Campus: CSU Northridge -- November 18, 2002
CSUN Workshop To Give High Schools Training in
How to Build a Better Robot
Hundreds of middle and high schoolers, their teachers and parents are
expected to converge on Cal State Northridge on Saturday, Nov. 23, for
a workshop on how to build a better robot.
The young people will get a chance to work alongside technology and
software professionals, as well as CSUN faculty and students, as they
gain the skills needed to create a champion robot.
"Our society is becoming more and more technology based, and yet
we have fewer and fewer people going into technology as a career,"
said Tarek Shraibati, a manufacturing systems engineering professor
and one of the organizers of the event. "This program, which has
a proven track record, is designed to get young people involved in science
and technology. Particularly important is that it interests girls.
"Studies have shown that girls tend to lose interest in science
by the eighth grade," Shraibati said. "This program is very
useful in keeping them in the pipeline. By the time we get them in college,
less than 10 percent of our students here in engineering are women.

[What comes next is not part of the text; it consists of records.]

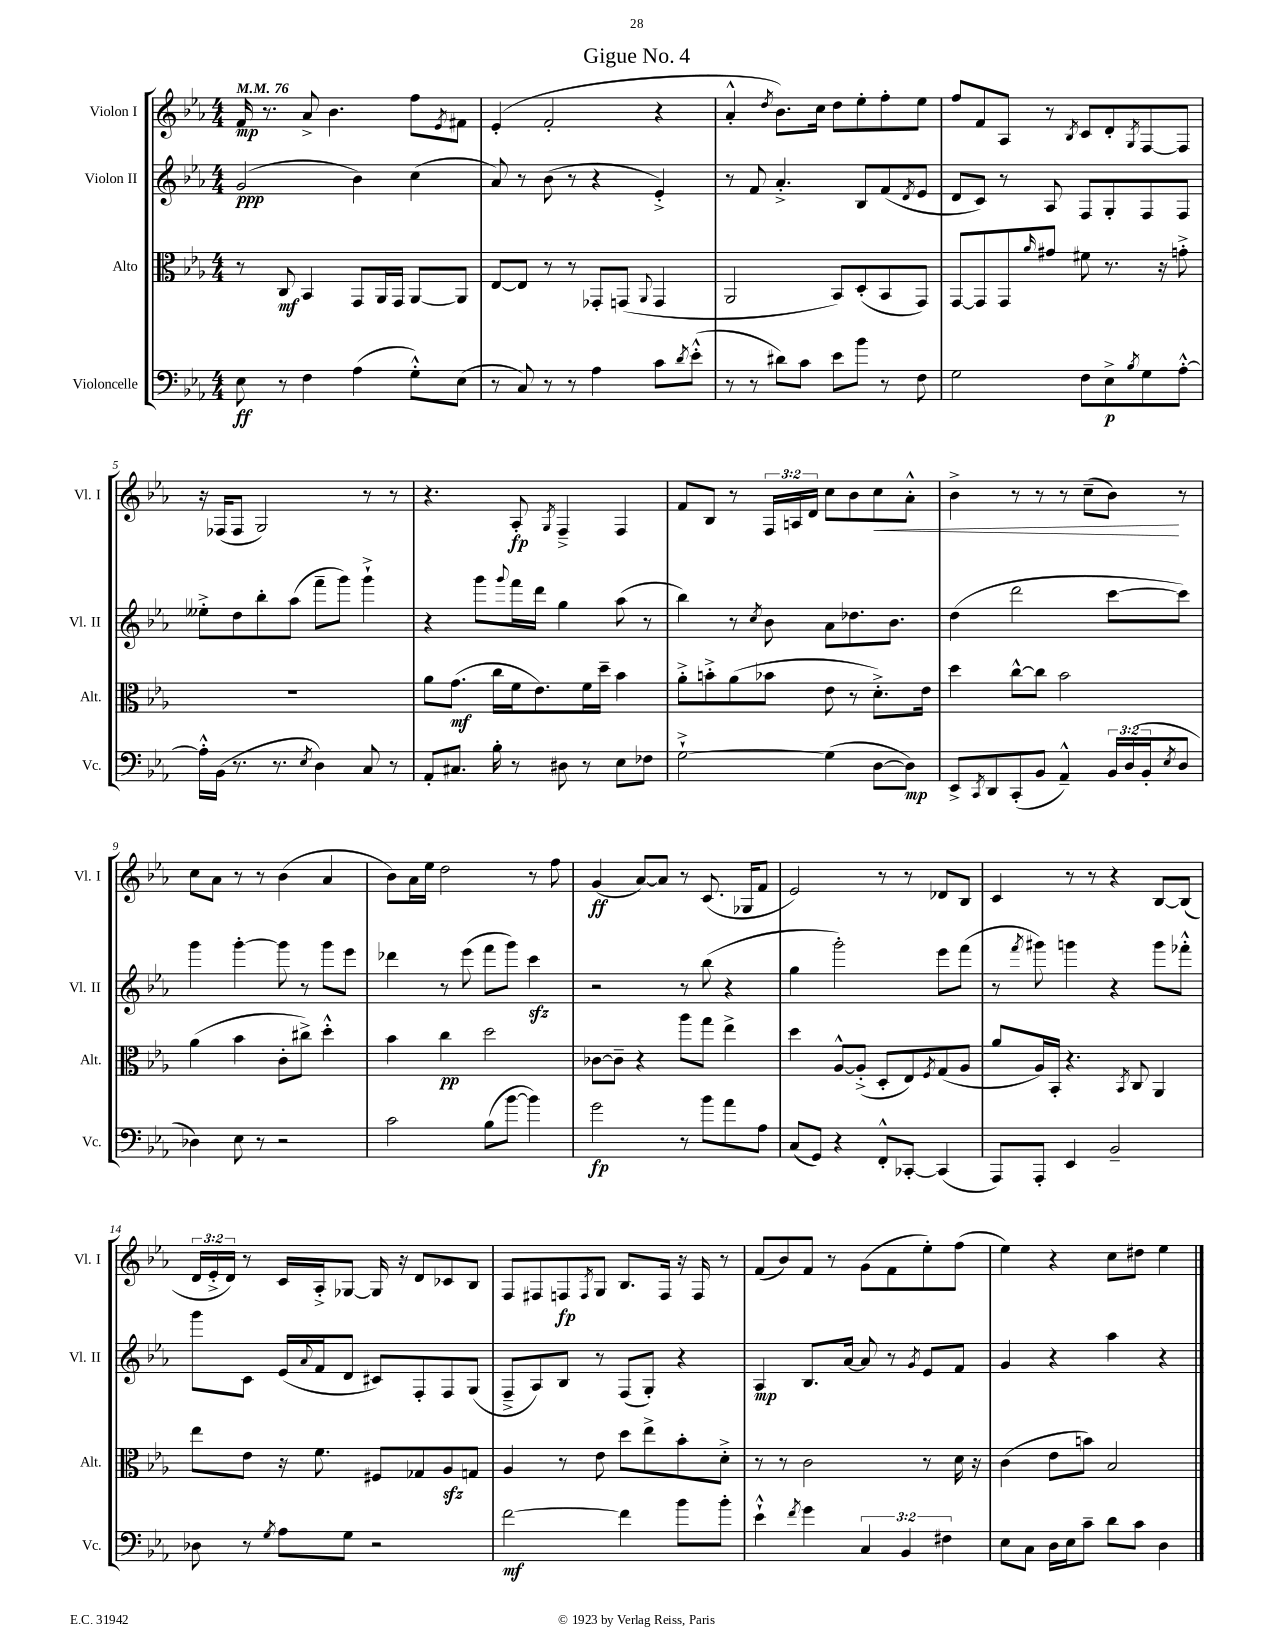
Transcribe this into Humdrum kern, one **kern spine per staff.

**kern	**dynam	**kern	**dynam	**kern	**dynam	**kern	**dynam
*part4	*part4	*part3	*part3	*part2	*part2	*part1	*part1
*staff4	*staff4	*staff3	*staff3	*staff2	*staff2	*staff1	*staff1
*I"Violoncelle	*	*I"Alto	*	*I"Violon II	*	*I"Violon I	*
*I'Vc.	*	*I'Alt.	*	*I'Vl. II	*	*I'Vl. I	*
*clefF4	*	*clefC3	*	*clefG2	*	*clefG2	*
*k[b-e-a-]	*	*k[b-e-a-]	*	*k[b-e-a-]	*	*k[b-e-a-]	*
*M4/4	*	*M4/4	*	*M4/4	*	*M4/4	*
*MM76	*	*MM76	*	*MM76	*	*MM76	*
=1	=1	=1	=1	=1	=1	=1	=1
8E-\	ff	8r	.	(2g/	ppp	16f/	mp
.	.	.	.	.	.	8.r	.
8r	.	8C/	mf	.	.	.	.
4F\	.	4BB-/	.	.	.	8a-^/	.
.	.	.	.	.	.	4.b-\	.
(4A-\	.	8GG/L	.	4b-\)	.	.	.
.	.	16AA-/L	.	.	.	.	.
.	.	16GG/JJ	.	.	.	.	.
8G'^^\L)	.	[8AA-/L	.	(4cc\	.	8ff\L	.
.	.	.	.	.	.	8qe-/	.
(8E-\J	.	8AA-/J]	.	.	.	8f#X\J	.
=2	=2	=2	=2	=2	=2	=2	=2
8r	.	[8E-/L	.	8a-/)	.	(4e-'/	.
8C/)	.	8E-/J]	.	8r	.	.	.
8r	.	8r	.	(8b-\	.	2f'/	.
8r	.	8r	.	8r	.	.	.
4A-\	.	8GG-X'/L	.	4r	.	.	.
.	.	(8GGn/J	.	.	.	.	.
.	.	8qqAA-/	.	.	.	.	.
8c\L	.	4GG/	.	4e-'^/)	.	4r	.
8qd/	.	.	.	.	.	.	.
(8e-'^^\J	.	.	.	.	.	.	.
=3	=3	=3	=3	=3	=3	=3	=3
8r	.	2AA-/	.	8r	.	4a-'^^/	.
8r	.	.	.	8f/	.	.	.
.	.	.	.	.	.	8qdd/	.
8d#X\L)	.	.	.	4.a-'^/	.	8.b-\L)	.
8c\J	.	.	.	.	.	.	.
.	.	.	.	.	.	16cc\Jk	.
8e-\L	.	8BB-/L)	.	.	.	8dd\L	.
8b-\J	.	(8D'/	.	8B-/L	.	8ee-'\	.
8r	.	8BB-/	.	(8f/	.	8ff'\	.
.	.	.	.	8qd/	.	.	.
8F\	.	8GG/J)	.	8e-/J	.	8ee-\J	.
=4	=4	=4	=4	=4	=4	=4	=4
2G\	.	[8GG/L	.	8d/L	.	8ff/L	.
.	.	8GG/]	.	8c/J)	.	8f/	.
.	.	8GG/	.	8r	.	8A-/J	.
.	.	16qqa-/	.	.	.	.	.
.	.	8g#X/J	.	8A-/	.	8r	.
.	.	.	.	.	.	8qB-/	.
8F\L	.	8f#X\	.	8F/L	.	8c/L	.
8E-^\	p	8.r	.	8G'/	.	8d'/	.
8qB-/	.	.	.	.	.	8qG/	.
8G\	.	.	.	8F/	.	[8F/	.
.	.	16r	.	.	.	.	.
[8A-'^^\J	.	8gn'^\	.	8F/J	.	8F/J]	.
!!LO:LB:g=z
=5	=5	=5	=5	=5	=5	=5	=5
16A-'^^\LL]	.	1r	.	8ee--X'^\L	.	16r	.
(16BB-\JJ	.	.	.	.	.	(16F-X/KL	.
8.r	.	.	.	8dd\	.	8F-/J	.
.	.	.	.	8bb-'\	.	2G/)	.
8.r	.	.	.	.	.	.	.
.	.	.	.	(8aa-\J	.	.	.
8qE-/	.	.	.	.	.	.	.
4D\)	.	.	.	8fff~\L	.	.	.
.	.	.	.	8ggg\J)	.	.	.
8C/	.	.	.	4ggg`^\	.	8r	.
8r	.	.	.	.	.	8r	.
=6	=6	=6	=6	=6	=6	=6	=6
8AA-'/L	.	8a-\L	.	4r	.	4.r	.
8.C#X/J	.	(8.g\J	mf	.	.	.	.
.	.	.	.	8ggg\L	.	.	.
16B-'\	.	16cc\LL	.	.	.	.	.
.	.	.	.	8qqggg/	.	.	.
8r	.	16f\J	.	16fff\L	.	8A-'/	fp
.	.	8.e-\)	.	16ddd\JJ	.	.	.
.	.	.	.	.	.	8qG/	.
8D#X\	.	.	.	4gg\	.	4F~^/	.
8r	.	16f\L	.	.	.	.	.
.	.	16dd~\JJ	.	.	.	.	.
8E-\L	.	4b-\	.	(8aa-\	.	4F/	.
8F-X\J	.	.	.	8r	.	.	.
=7	=7	=7	=7	=7	=7	=7	=7
[2G`^\	.	8a-'^\L	.	4bb-\)	.	8f/L	.
.	.	8bn'^\	.	.	.	8B-/J	.
.	.	(8a-\	.	8r	.	8r	.
.	.	.	.	8qcc/	.	.	.
.	.	8b-X\J	.	8b-\	.	24F/LL	.
.	.	.	.	.	.	24An/	.
.	.	.	.	.	.	24d/JJ	.
(4G\]	.	8e-\	.	8a-\L	.	8cc\L	.
.	.	8r	.	8.dd-X\	.	8b-\	.
!	!	!	!	!	!	!	!LO:HP:b
[8D\L	.	8.d'^\L)	.	.	.	8cc\	<
.	.	.	.	8.b-\J	.	.	.
8D\J])	mp	.	.	.	.	8a-'^^\J	.
.	.	16e-\Jk	.	.	.	.	.
=8	=8	=8	=8	=8	=8	=8	=8
8EE-^/L	.	4dd\	.	(4dd\	.	4b-^\	.
8qCC/	.	.	.	.	.	.	.
8DD/	.	.	.	.	.	.	.
(8CC'/	.	[8cc^^\L	.	2ddd\	.	8r	.
8BB-/J	.	8cc\J]	.	.	.	8r	.
4AA-~^^/)	.	2b-\	.	.	.	8r	.
.	.	.	.	.	.	(8cc~\L	.
24BB-/LL	.	.	.	[8ccc\L	.	8b-\J)	.
(24D/	.	.	.	.	.	.	.
24BB-'/J	.	.	.	.	.	.	.
8qE-/	.	.	.	.	.	.	.
8D/J	.	.	.	8ccc\J])	.	8r	[
!!LO:LB:g=z
=9	=9	=9	=9	=9	=9	=9	=9
4D-X\)	.	(4a-\	.	4ggg\	.	8cc\L	.
.	.	.	.	.	.	8a-\J	.
8E-\	.	4b-\	.	[4ggg'\	.	8r	.
8r	.	.	.	.	.	8r	.
2r	.	8c'\L	.	8ggg\]	.	(4b-\	.
.	.	8cc#X^\J)	.	8r	.	.	.
.	.	4dd'^^\	.	8ggg\L	.	4a-/	.
.	.	.	.	8eee-\J	.	.	.
=10	=10	=10	=10	=10	=10	=10	=10
2c\	.	4b-\	.	4ddd-X\	.	8b-\L)	.
.	.	.	.	.	.	16a-\L	.
.	.	.	.	.	.	16ee-\JJ	.
.	.	4cc\	pp	8r	.	2dd\	.
.	.	.	.	(8eee-\	.	.	.
(8B-\L	.	2dd\	.	8fff\L	.	.	.
[8b-\J	.	.	.	8ggg\J)	.	.	.
4b-\])	.	.	.	4ccczz\	.	8r	.
.	.	.	.	.	.	8ff\	.
=11	=11	=11	=11	=11	=11	=11	=11
2g\	fp	[8c-X\L	.	2r	.	(4g/	ff
.	.	8c-~\J]	.	.	.	.	.
.	.	4r	.	.	.	[8a-/L)	.
.	.	.	.	.	.	8a-/J]	.
8r	.	8aa-\L	.	8r	.	8r	.
8b-\L	.	8gg\J	.	(8bb-\	.	(8.c/	.
8a-\	.	4ee-^\	.	4r	.	.	.
.	.	.	.	.	.	16G-X/KL	.
8A-\J	.	.	.	.	.	8f/J	.
=12	=12	=12	=12	=12	=12	=12	=12
(8C/L	.	4dd\	.	4gg\	.	2e-/)	.
8GG/J)	.	.	.	.	.	.	.
4r	.	[8A-^^/L	.	2ggg'\)	.	.	.
.	.	(8A-'^/J]	.	.	.	.	.
8FF'^^/L	.	8D'/L	.	.	.	8r	.
[8CC-X'/J	.	8E-/)	.	.	.	8r	.
.	.	8qF/	.	.	.	.	.
(4CC-/]	.	(8G/	.	8eee-\L	.	8d-X/L	.
.	.	8A-/J	.	(8fff\J	.	8B-/J	.
=13	=13	=13	=13	=13	=13	=13	=13
8AAA-/L)	.	8a-/L	.	8r	.	4c/	.
.	.	.	.	8qfff/	.	.	.
8AAA-'/J	.	16A-/L)	.	8ggg#X\)	.	.	.
.	.	16BB-'/JJ	.	.	.	.	.
4EE-/	.	4.r	.	4gggn\	.	8r	.
.	.	.	.	.	.	8r	.
2BB-~/	.	.	.	4r	.	4r	.
.	.	8qBB-/	.	.	.	.	.
.	.	8C/	.	.	.	.	.
.	.	4AA-/	.	8ggg\L	.	[8B-/L	.
.	.	.	.	8fff-X'^^\J	.	(8B-/J]	.
!!LO:LB:g=z
=14	=14	=14	=14	=14	=14	=14	=14
8D-X\	.	8ee-\L	.	8ggg\L	.	24d/LL	.
.	.	.	.	.	.	24e-'^/	.
.	.	.	.	.	.	24d/JJ)	.
8r	.	8e-\J	.	8c\J	.	8r	.
8qG/	.	.	.	.	.	.	.
8A-\L	.	16r	.	(16e-/LL	.	16c/LL	.
.	.	.	.	8qqa-/	.	.	.
.	.	8.f\	.	16f/J	.	16A-'^/J	.
8G\J	.	.	.	8d/J	.	[8G-X/J	.
2r	.	8F#X/L	.	8c#X/L)	.	16G-/]	.
.	.	.	.	.	.	16r	.
.	.	8G-X/	.	8F'/	.	8d/L	.
.	.	8A-zz/	.	8F/	.	8c-X/	.
.	.	8Gn/J	.	(8G/J	.	8B-/J	.
=15	=15	=15	=15	=15	=15	=15	=15
[2f\	mf	4A-/	.	8F~^/L	.	8F/L	.
.	.	.	.	8A-/)	.	8F#X/	.
.	.	8r	.	8B-/J	.	8Fn/	fp
.	.	.	.	.	.	8qF/	.
.	.	8e-\	.	8r	.	8G/J	.
4f\]	.	8dd\L	.	(8F/L	.	8.B-/L	.
.	.	8ee-^\	.	8G'/J)	.	.	.
.	.	.	.	.	.	16F/Jk	.
8b-\L	.	8b-'\	.	4r	.	16r	.
.	.	.	.	.	.	16F/	.
8b-'\J	.	8d'^\J	.	.	.	8r	.
=16	=16	=16	=16	=16	=16	=16	=16
4e-`^^\	.	8r	.	4A-/	mp	(8f/L	.
.	.	8r	.	.	.	8b-/)	.
8qf/	.	.	.	.	.	.	.
4g\	.	2c\	.	8.B-/L	.	8f/J	.
.	.	.	.	.	.	8r	.
.	.	.	.	[16a-/Jk	.	.	.
6C/	.	.	.	8a-/]	.	(8g\L	.
.	.	.	.	8r	.	8f\	.
6BB-/	.	.	.	.	.	.	.
.	.	.	.	8qg/	.	.	.
.	.	8r	.	8e-/L	.	8ee-'\)	.
6F#X\	.	.	.	.	.	.	.
.	.	16d\	.	8f/J	.	(8ff\J	.
.	.	16r	.	.	.	.	.
=17	=17	=17	=17	=17	=17	=17	=17
8E-\L	.	(4c\	.	4g/	.	4ee-\)	.
8C\J	.	.	.	.	.	.	.
16D\LL	.	8e-\L	.	4r	.	4r	.
16E-\J	.	.	.	.	.	.	.
8c~\J	.	8bn\J)	.	.	.	.	.
8d\L	.	2B-/	.	4aa-\	.	8cc\L	.
8c\J	.	.	.	.	.	8dd#X\J	.
4D\	.	.	.	4r	.	4ee-\	.
==	==	==	==	==	==	==	==
*-	*-	*-	*-	*-	*-	*-	*-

We hope this program changes that."
The workshop will take place from 8 a.m. to 4 p.m. in CSUN's Michael
D. Eisner College of Education and the College of Engineering and Computer
Science located on the west side of the campus at 18111 Nordhoff St.
The middle and high schoolers are taking part in the FIRST (For Inspiration
and Recognition of Science and Technology) Robotics Program. The program
is designed to encourage young people to consider careers in technology
and science by giving them an opportunity to experience just how fun
that choice can be while still in middle and high school.
The youngsters design and build robots that then face off in a competition
that tests the agility, durability and strength of their creations as
well as the ingenuity and imagination of the students.
On Saturday, more than 300 high schoolers, representing more than 30
Southern California schools, will spend their time working technology
professionals and CSUN faculty and students, learning the skills they
will use to create a champion robot. They will also get advice on how
to raise financial and other support for their project.
In the meantime, more than 300 middle schoolers, representing more than
30 schools, will take part in their first robotic scrimmage to give
them an idea what their creations' weaknesses are as well as a hint
of what they will face next spring, when the regional competition takes
The regional competition is scheduled to take place April 3 through
5 in 2003 at the Los Angeles Sports Arena.